Description of the task: From the data that follows, copy every line holding the string "logic".

[Text-based design files]
----------------------------------------

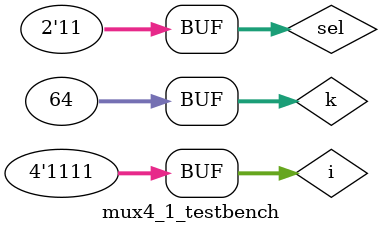
<source format=sv>
`timescale 1ps/1ps
module mux4_1(out, i, sel);
	input logic [1:0] sel;
	input logic [3:0] i;
	output logic out;
	
	logic w0, w1;
	
	mux2_1 m0 (.out(w0), .i0(i[0]), .i1(i[1]), .sel(sel[0]));
	mux2_1 m1 (.out(w1), .i0(i[2]), .i1(i[3]), .sel(sel[0]));
	mux2_1 m2 (.out, .i0(w0), .i1(w1), .sel(sel[1]));
	
endmodule

module mux4_1_testbench();
	logic [3:0] i;
	logic [1:0] sel;
	logic out;
	
	mux4_1 dut (.out, .i, .sel);
	
	integer k;
	initial begin
		// with gate delay of 50 ps
		// the new output from the 4x1mux has a delay of 300 ps
		for (k=0; k<64; k++) begin
			// test all possible combination of i and sel
			{sel, i} = k; #350;
		end
							  #350;
	end
endmodule


</source>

----------------------------------------

Written reply:
	input logic [1:0] sel;
	input logic [3:0] i;
	output logic out;
	logic w0, w1;
	logic [3:0] i;
	logic [1:0] sel;
	logic out;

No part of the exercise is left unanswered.